» **WORK INSTRUCTION**: For the records that follow, work out how many lines include "middle" and give only that count.

[RECORDS SUPPLIED Boundary: Start]

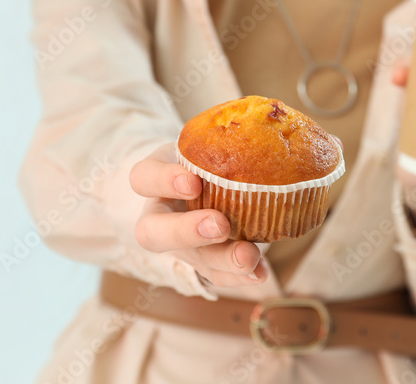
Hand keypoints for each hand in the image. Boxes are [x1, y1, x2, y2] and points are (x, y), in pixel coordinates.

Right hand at [129, 142, 267, 287]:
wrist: (209, 177)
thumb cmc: (208, 153)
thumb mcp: (208, 141)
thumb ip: (226, 141)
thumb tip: (271, 138)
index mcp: (155, 177)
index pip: (143, 178)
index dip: (163, 182)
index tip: (193, 182)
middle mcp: (161, 214)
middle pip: (153, 232)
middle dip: (186, 232)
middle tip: (220, 225)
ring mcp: (180, 243)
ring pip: (189, 260)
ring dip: (222, 261)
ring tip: (248, 257)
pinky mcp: (203, 261)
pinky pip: (216, 275)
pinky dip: (240, 276)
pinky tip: (260, 273)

[RECORDS SUPPLIED Boundary: End]

» **RESPONSE TO THIS EXERCISE**: 4